Not a problem. Once you figure out the changes required I'll pull them down and integrate into my master source code so that future changes by me will automatically include MacOS build capability.

I don't normally use a Mac much anymore (just the wife...) but I do have an old MacMini around that I could use for a system to build and check a MacOS version. It is running MacOS X now, don't know if that will make a difference.

Don
 
...I don't normally use a Mac much anymore (just the wife...) but I do have an old MacMini around that I could use for a system to build and check a MacOS version. It is running MacOS X now, don't know if that will make a difference.
There are significant differences in the applications compiled for various OSX versions. Also, your MacMini may not be capable of running or having the latest OSX installed.

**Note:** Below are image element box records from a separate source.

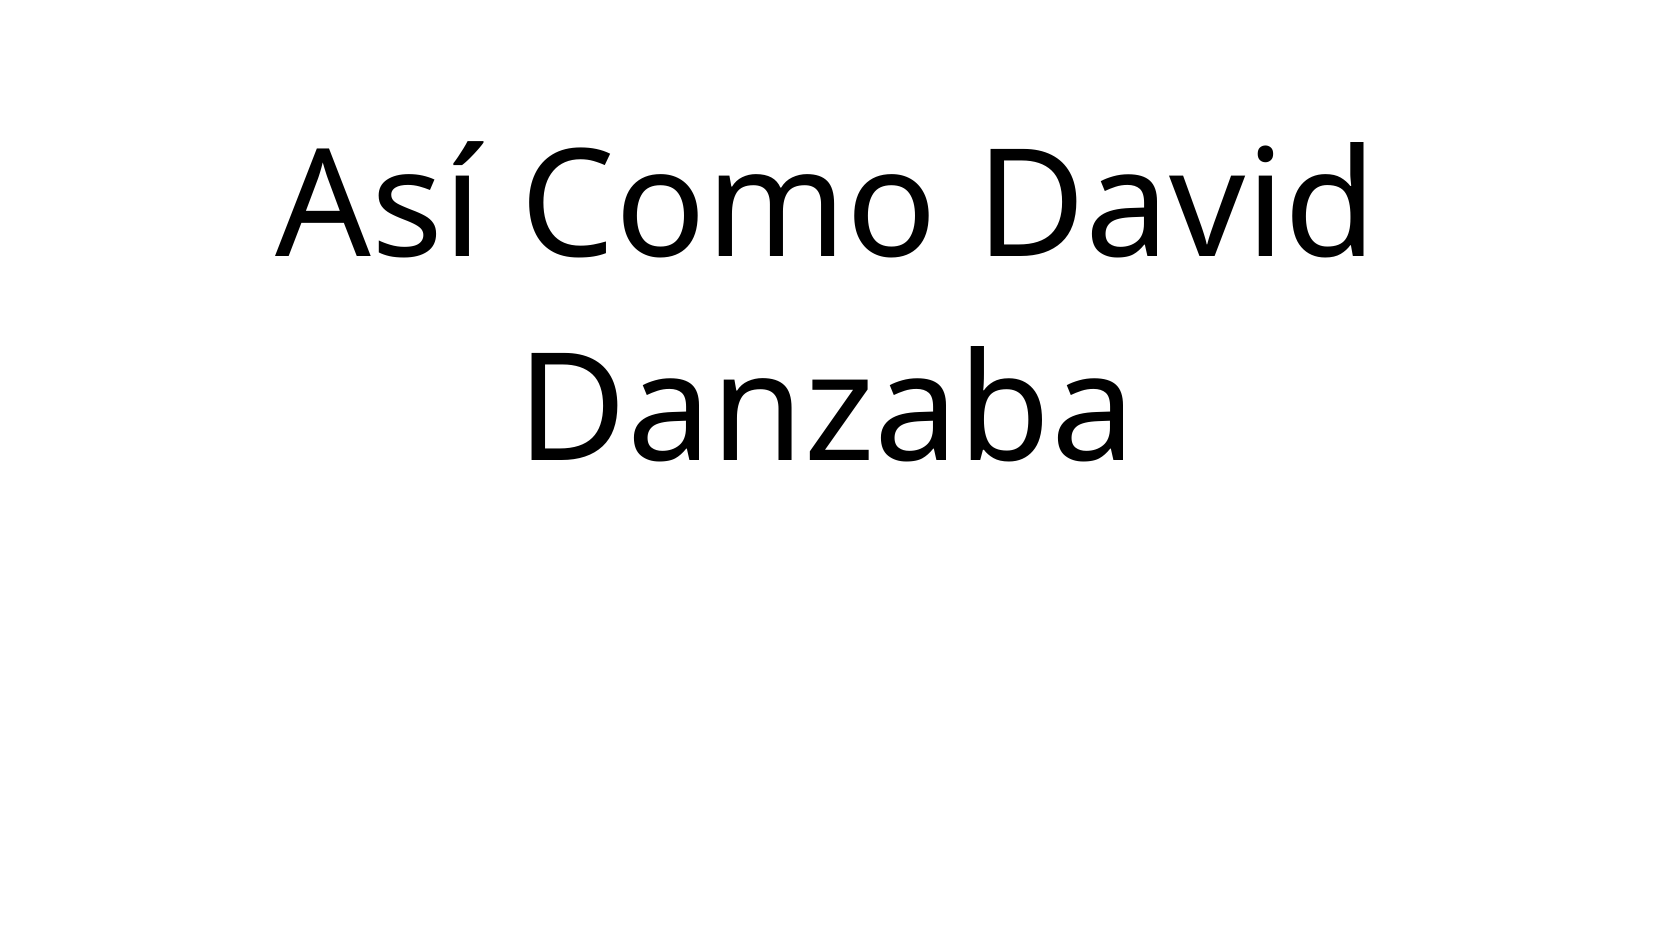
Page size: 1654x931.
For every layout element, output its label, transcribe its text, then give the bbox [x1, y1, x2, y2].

title Así Como David Danzaba [0, 88, 1654, 512]
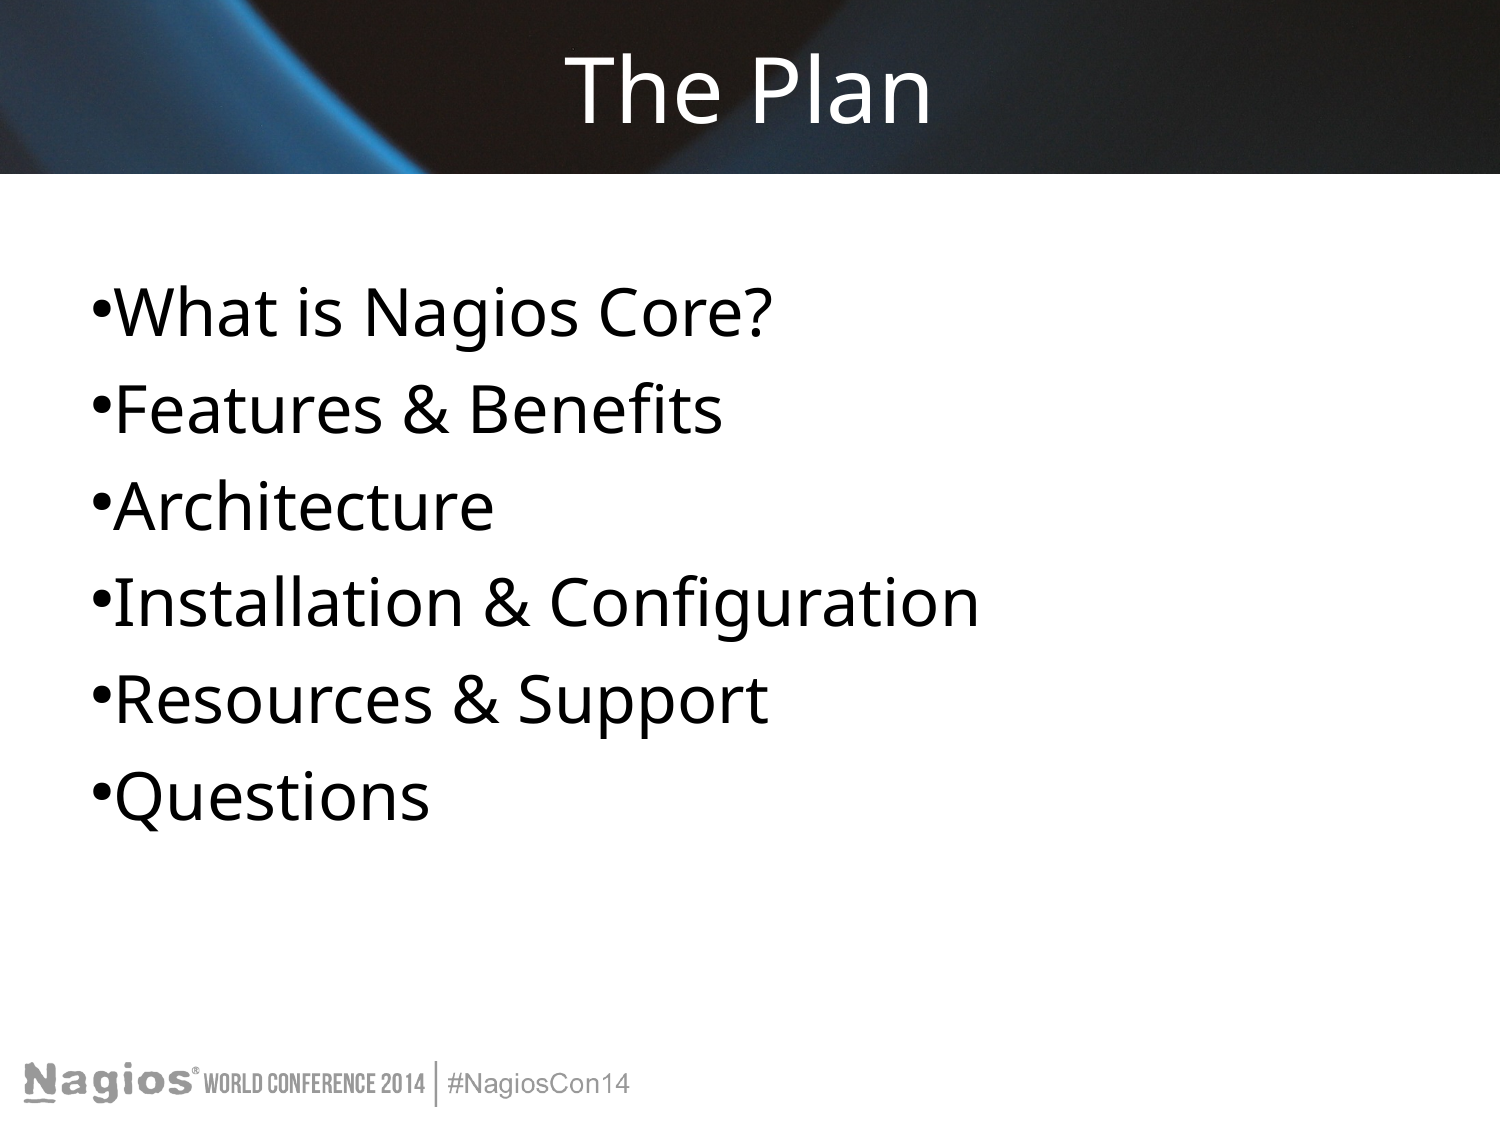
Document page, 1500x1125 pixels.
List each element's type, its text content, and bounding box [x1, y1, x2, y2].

title The Plan [75, 0, 1426, 174]
list What is Nagios Core? Features & Benefits Architecture Installation & Configuration Resources & Support Questions [75, 262, 1426, 1005]
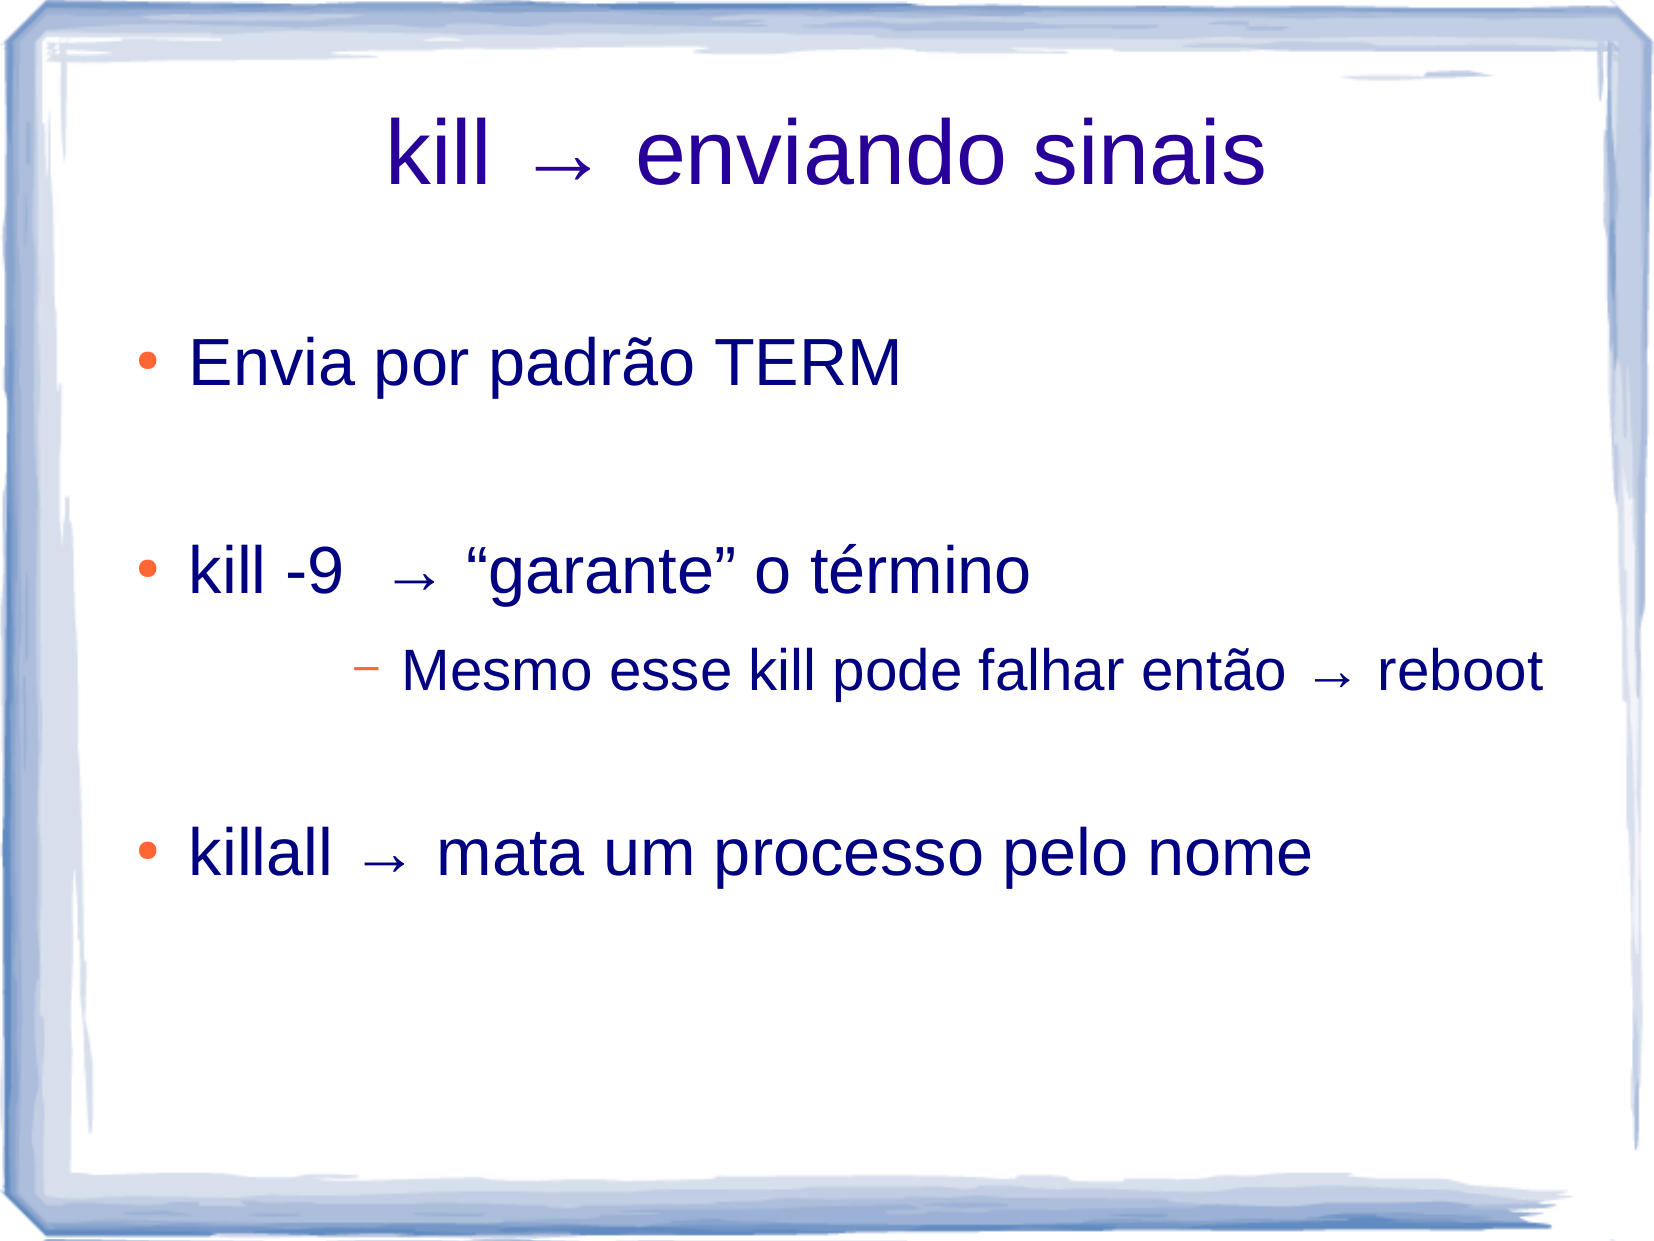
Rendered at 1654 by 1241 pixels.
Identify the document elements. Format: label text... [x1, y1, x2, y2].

I for example, have a 2,1 MacMini. It can run 10.4 (Tiger), 10.5 (Leopard) and 10.6 (Snow Leopard). Legitimate 10.7 (Lion) or beyond will refuse to install on it. I have both 10.4 and 10.6 installed, and therefore could in theory produce apps for both those targets - at a minimum.

Outside that envelope - only testing could assure.

If I understand correctly - NF6X has Mountain Lion, while the latest is 10.9 (Mavericks).

Ideally - it would be good to ultimately make targets for all intel based Macs.
 
My MacMini is X86 based running Mavericks 10.9. It is not one of the earlier PowerPC units.

I was not aware that there was such a version dependency in OS X for application compilation. Maybe just for GUI apps? TU58em is just a (more or less) vanilla unix app.

I've had no problems compiling it on Windows CYGWIN or Ubuntu linux for the last 10 or 12 years or so.

Don
 
Testing will tell Don... I'm just giving you a heads up. Sounds like between the three of us, we cover a pretty good range.